Report all lines below with the word "serves".

*** Opening of Available data ***

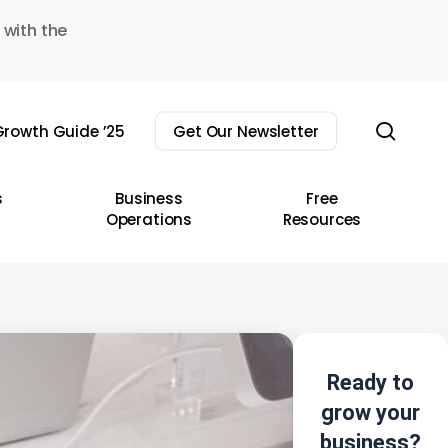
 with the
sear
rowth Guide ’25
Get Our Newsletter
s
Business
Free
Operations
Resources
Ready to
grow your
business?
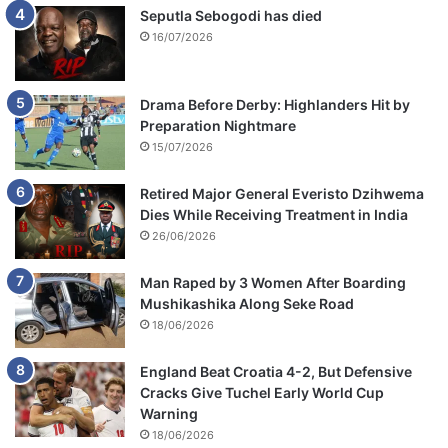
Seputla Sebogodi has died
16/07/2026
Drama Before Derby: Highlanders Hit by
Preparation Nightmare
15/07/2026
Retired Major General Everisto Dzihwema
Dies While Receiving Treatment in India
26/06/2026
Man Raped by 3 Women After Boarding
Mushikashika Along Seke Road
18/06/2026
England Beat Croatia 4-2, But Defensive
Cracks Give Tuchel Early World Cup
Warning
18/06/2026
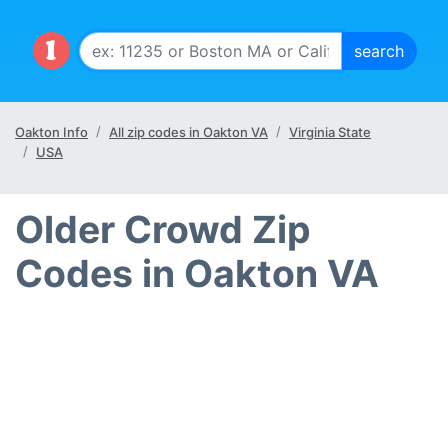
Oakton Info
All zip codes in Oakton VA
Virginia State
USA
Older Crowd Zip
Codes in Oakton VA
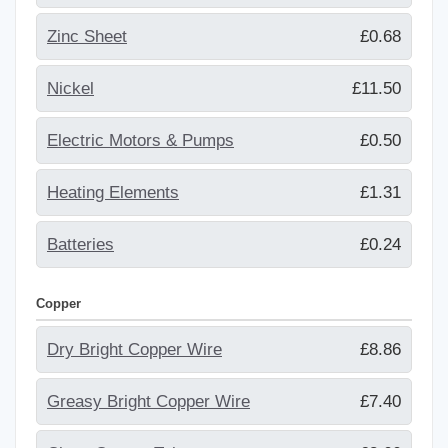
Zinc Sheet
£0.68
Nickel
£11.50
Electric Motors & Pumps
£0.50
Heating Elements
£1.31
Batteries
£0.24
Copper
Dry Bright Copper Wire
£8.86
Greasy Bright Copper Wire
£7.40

*** Close of Available data ***
*** Opening of Available data ***

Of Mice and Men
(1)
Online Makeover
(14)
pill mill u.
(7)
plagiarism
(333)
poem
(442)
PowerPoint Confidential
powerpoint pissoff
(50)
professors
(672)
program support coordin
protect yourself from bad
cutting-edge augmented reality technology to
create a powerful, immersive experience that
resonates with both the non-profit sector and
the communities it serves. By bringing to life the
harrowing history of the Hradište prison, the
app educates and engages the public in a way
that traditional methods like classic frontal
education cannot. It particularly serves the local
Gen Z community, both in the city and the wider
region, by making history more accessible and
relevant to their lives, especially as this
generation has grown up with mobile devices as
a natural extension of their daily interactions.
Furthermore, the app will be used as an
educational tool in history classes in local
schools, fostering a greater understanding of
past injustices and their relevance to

*** Close of Available data ***

▶ [Response below]:
the communities it serves. By bringing to life the
education cannot. It particularly serves the local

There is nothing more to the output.